For the data below, give the number of lines containing "libretas" and nothing more.

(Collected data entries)
• • •

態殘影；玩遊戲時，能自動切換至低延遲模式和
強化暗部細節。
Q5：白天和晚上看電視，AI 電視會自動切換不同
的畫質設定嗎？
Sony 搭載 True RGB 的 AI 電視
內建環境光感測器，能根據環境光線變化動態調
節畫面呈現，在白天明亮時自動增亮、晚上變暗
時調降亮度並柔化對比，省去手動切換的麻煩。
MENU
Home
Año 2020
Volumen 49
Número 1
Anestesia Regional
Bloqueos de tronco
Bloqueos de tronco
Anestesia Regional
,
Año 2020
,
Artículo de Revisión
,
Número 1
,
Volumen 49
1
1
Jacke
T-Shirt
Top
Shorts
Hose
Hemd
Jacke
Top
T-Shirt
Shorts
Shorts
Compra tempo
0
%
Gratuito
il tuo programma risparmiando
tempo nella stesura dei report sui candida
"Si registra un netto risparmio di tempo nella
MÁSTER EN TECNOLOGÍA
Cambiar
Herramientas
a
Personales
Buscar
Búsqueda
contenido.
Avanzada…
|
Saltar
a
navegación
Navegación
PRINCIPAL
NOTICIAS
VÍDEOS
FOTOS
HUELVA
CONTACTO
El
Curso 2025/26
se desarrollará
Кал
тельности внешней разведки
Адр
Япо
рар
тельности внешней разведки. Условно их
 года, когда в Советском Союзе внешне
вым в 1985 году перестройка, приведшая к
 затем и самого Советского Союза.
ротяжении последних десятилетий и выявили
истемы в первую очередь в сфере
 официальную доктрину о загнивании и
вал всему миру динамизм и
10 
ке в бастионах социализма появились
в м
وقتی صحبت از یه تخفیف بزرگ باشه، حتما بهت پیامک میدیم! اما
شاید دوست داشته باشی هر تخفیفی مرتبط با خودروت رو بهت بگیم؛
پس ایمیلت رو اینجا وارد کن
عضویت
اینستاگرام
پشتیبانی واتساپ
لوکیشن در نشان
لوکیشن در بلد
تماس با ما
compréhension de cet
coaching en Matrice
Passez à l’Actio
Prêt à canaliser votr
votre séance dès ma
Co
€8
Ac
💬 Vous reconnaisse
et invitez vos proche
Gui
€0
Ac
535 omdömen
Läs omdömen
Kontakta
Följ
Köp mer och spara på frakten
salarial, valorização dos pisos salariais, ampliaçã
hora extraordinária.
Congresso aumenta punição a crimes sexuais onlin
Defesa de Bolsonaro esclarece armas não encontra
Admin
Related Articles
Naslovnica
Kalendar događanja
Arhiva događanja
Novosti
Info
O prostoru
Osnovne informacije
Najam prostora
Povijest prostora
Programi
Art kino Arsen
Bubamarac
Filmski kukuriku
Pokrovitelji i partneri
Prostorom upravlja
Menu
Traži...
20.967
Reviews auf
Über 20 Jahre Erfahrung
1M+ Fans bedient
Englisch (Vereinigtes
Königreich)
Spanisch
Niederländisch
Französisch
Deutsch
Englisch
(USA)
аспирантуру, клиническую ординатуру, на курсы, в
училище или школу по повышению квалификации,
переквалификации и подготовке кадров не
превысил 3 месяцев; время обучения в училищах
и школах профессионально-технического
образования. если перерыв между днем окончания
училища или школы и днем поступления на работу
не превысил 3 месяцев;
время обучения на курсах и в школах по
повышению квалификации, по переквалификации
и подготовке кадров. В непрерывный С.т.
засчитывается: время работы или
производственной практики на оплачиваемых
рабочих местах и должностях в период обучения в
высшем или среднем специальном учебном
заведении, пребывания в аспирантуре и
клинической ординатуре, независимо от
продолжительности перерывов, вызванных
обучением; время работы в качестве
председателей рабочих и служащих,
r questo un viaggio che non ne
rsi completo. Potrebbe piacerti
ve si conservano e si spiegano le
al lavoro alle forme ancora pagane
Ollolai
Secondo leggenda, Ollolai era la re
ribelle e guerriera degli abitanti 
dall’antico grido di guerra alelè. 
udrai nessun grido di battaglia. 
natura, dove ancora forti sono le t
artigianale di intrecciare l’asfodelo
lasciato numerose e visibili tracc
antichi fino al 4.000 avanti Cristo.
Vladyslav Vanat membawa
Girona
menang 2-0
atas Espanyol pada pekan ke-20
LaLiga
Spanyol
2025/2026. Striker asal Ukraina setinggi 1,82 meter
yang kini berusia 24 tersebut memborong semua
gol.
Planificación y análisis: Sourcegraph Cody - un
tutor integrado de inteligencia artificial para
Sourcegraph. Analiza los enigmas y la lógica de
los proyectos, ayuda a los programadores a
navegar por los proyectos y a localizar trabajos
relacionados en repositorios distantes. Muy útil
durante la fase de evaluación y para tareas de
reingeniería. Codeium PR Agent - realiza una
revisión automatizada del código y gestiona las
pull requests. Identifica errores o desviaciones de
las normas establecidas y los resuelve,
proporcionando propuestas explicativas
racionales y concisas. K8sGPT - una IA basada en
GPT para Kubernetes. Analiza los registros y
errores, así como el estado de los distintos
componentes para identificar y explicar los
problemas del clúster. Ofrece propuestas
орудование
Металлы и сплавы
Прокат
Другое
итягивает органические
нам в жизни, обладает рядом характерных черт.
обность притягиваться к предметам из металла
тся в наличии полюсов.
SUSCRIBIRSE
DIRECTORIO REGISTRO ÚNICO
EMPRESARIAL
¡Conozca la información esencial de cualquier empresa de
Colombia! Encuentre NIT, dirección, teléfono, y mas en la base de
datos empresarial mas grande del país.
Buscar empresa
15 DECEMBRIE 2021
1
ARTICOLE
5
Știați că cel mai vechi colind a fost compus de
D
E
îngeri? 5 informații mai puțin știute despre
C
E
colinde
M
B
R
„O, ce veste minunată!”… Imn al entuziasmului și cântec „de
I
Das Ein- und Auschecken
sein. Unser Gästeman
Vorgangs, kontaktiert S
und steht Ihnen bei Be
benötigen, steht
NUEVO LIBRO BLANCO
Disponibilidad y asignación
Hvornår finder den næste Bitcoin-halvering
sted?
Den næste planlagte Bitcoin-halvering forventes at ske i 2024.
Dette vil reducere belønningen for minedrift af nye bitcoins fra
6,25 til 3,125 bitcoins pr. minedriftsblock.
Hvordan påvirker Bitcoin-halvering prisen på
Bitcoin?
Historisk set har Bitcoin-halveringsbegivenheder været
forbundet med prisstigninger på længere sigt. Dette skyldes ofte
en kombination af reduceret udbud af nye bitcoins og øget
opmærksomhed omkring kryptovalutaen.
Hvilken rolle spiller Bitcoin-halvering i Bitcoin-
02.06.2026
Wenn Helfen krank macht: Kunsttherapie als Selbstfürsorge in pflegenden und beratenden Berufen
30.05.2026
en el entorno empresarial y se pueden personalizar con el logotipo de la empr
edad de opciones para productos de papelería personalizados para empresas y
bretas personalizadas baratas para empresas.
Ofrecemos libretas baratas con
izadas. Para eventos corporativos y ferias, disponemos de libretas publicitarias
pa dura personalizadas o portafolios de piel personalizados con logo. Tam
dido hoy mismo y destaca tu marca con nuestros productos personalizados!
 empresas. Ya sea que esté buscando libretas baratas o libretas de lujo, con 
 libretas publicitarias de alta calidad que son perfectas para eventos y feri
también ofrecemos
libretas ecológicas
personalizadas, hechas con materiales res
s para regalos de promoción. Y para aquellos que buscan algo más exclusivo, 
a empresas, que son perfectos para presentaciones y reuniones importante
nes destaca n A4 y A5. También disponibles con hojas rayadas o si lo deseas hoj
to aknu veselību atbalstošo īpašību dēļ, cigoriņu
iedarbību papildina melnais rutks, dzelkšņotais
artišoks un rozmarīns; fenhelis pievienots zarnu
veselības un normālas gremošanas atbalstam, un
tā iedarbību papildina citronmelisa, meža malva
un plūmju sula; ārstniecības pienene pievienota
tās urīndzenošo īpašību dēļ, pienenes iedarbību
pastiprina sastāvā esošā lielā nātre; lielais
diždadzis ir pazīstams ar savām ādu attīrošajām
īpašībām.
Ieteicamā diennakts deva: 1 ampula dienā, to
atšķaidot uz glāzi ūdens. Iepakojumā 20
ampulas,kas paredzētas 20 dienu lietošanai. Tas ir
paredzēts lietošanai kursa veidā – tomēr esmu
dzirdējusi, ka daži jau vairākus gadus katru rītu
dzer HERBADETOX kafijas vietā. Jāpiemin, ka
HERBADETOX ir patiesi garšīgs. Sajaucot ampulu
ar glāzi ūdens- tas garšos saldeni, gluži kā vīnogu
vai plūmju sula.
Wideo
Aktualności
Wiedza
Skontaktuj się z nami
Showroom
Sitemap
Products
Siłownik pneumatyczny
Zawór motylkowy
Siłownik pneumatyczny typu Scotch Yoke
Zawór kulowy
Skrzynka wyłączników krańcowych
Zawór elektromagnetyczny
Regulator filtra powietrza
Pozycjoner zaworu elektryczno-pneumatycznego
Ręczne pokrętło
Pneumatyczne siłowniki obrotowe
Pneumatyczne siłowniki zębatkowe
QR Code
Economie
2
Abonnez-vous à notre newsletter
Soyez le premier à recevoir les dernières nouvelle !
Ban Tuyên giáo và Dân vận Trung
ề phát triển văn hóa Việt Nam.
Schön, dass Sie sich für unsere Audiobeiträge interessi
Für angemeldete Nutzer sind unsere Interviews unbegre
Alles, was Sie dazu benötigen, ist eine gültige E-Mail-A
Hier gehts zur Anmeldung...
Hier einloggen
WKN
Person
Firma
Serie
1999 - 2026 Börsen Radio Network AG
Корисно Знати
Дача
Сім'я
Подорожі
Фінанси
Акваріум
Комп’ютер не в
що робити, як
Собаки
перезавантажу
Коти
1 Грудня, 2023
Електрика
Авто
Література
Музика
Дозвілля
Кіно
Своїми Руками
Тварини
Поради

• • •

• **WORKED SOLUTION**
5